Significance of the Steam-operated Condensate Recovery System
  • Intrinsically safe for use in hazardous areas.
  • No electricity required - negligible operating costs.
  • Single spring design and no rotating parts ensures balance movement of float due to uniform expansion/contraction.
  • Only movable part - minimum chances of failure.
  • All stainless-steel internals give excellent corrosion resistance for long trouble-free service.
  • Negligible cost of operation.
  • No maintenance costs.

Figure 3:


Figure 4:

2) Recovery of the Condensate Prone to be Impure

The major concern of most of the industries lies in utilizing the condensate from the process equipment, which, due to its process chemicals or even the process operations, is very much susceptible to get contaminated. Chemical reactors, jacketed vessels, vapour collected from multiple effect evaporator (usually 2nd effect onwards), chemical processes heating to highly acidic products or intermediaries (eg, HF heating, Oxalate warm bath, etc).

Factors Resisting the Contaminated Condensate to Drain to ETP
  • Due to huge number of reactors, high quantum of condensate and its associated heat energy may get wasted.
  • Draining the condensate to ETP increases load on the ETP thereby increases effluent treatment cost.
  • Mixing of high temperature condensate in the ETP increases the efforts to cool down to desired temperature prior to treating it.
  • Stringent government norms limit the quantum of liquid discharge from the plant.
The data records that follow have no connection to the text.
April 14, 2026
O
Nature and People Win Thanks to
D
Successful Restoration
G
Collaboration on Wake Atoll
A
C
This also increases the number of processes required to treat the effluent.
Typically, the prone to impure condensate is drained locally. The schematic of the same is shown in Figure 3.
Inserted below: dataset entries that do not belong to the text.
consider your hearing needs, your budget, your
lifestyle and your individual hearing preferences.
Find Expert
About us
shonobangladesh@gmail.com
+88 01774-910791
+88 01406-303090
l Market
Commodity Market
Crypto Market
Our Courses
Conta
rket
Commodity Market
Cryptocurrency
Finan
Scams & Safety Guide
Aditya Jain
Recommendation for the Potential Impure Condensate
Looking towards the commercial value of the condensate getting drained due to fear of probable contamination, it is recommended to install a highly reliable, efficient yet costeffective system that will help to collect and transfer the good quality of condensate and divert or drain the contaminated condensate which may go to drain or for the further treatment of purification.

Condensate Contamination Detection System (CCDS
It is a system, ie, based on the simple principle of change in the conductivity of the condensate when it is pure or contaminated. Normally, the contamination is either product contamination (like process fluid - HF, Lye, Oxalate, Chelates, etc) or the corrosion of the pipes like oxides of Iron (Fe2O3, FeO) or minerals, etc. Normally, condensate, being one of the purest forms of water, has negligible or very less conductivity. However, after contamination, the conductivity increases in multiples. When the conductivity increases beyond minimum acceptable limit (normally termed as a set point of the PID controller), the controller signals to divert or drain the impure condensate thereby eliminating the chances to get it into the boiler system.
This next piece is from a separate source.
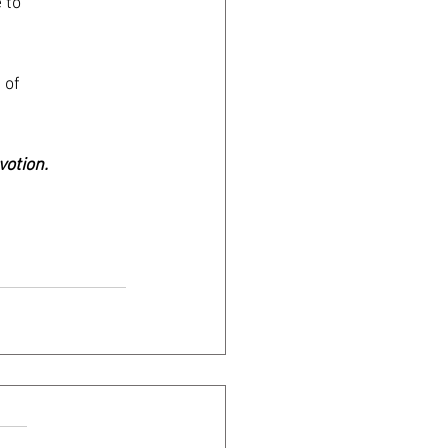
 to
 of
votion.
Significant of the Condensate Contamination Detection System
  • Can differentiate and handle contamination even upto few micro Siemens (μS).
  • Recovered condensate followed by properly installed condensate and flash steam recovery system virtually recovers complete mass and heat content in the condensate.
  • Fully automatic system, no manual intervention needed.
  • If required, system cleaning or maintenance can be done online.
Proposed System with Condensate Contamination Detection System

Practically, by installing the condensate contamination detection system, is shown in Figure 4, condensate recovery may be increased from 15 to 40 per cent even. The typical payback ranges from couple of months to less than a year depending upon the condensate load, chances of contamination and the severity of the contamination.